**Problem statement**
Wherever a line in the data below holds "Gameplay", copy that line.

**Available data**
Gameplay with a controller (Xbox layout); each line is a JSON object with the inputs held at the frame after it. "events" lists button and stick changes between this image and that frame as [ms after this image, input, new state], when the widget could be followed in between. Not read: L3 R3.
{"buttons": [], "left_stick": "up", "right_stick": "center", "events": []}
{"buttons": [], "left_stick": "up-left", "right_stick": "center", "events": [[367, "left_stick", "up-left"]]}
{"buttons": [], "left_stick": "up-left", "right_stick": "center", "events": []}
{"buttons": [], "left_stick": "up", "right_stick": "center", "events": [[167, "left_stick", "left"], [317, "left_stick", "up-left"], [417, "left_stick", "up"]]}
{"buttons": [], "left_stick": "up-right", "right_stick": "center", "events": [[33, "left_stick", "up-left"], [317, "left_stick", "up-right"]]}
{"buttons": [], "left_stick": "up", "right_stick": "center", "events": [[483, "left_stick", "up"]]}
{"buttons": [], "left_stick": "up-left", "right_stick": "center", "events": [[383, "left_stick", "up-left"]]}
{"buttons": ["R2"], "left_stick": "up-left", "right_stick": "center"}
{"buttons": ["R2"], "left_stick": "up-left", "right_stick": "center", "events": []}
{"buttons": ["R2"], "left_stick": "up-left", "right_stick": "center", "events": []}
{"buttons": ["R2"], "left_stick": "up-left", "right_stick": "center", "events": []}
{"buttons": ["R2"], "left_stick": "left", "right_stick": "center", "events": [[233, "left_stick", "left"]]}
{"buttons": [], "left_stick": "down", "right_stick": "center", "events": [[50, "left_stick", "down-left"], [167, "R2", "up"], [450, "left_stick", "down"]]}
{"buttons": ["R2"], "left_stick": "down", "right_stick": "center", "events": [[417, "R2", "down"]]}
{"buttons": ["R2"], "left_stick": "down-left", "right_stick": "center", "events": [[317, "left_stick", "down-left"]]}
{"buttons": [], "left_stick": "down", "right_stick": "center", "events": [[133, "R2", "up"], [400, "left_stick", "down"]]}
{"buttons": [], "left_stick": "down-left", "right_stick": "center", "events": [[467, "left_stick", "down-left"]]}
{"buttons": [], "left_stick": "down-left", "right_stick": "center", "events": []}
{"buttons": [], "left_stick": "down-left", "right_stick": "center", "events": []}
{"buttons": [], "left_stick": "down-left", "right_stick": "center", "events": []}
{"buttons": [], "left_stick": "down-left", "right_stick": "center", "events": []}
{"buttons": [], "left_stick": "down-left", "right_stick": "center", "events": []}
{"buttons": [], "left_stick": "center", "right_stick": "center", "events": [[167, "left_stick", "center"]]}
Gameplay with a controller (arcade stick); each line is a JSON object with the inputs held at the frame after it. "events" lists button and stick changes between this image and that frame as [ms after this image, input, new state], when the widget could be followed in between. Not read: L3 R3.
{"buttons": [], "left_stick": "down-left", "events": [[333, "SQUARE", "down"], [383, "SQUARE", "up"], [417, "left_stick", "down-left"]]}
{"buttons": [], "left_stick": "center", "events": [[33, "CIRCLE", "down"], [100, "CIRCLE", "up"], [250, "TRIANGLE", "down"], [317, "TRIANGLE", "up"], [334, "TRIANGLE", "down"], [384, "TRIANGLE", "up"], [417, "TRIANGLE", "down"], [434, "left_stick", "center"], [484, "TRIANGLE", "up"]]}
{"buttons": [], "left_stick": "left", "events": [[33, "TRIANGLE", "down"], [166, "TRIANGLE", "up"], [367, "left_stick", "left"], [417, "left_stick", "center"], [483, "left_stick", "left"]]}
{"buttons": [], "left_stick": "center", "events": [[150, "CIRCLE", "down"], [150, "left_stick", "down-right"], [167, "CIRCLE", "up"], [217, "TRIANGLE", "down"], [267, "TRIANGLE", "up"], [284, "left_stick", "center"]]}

**Your solution**
Gameplay with a controller (Xbox layout); each line is a JSON object with the inputs held at the frame after it. "events" lists button and stick changes between this image and that frame as [ms after this image, input, new state], when the widget could be followed in between. Not read: L3 R3.
Gameplay with a controller (arcade stick); each line is a JSON object with the inputs held at the frame after it. "events" lists button and stick changes between this image and that frame as [ms after this image, input, new state], when the widget could be followed in between. Not read: L3 R3.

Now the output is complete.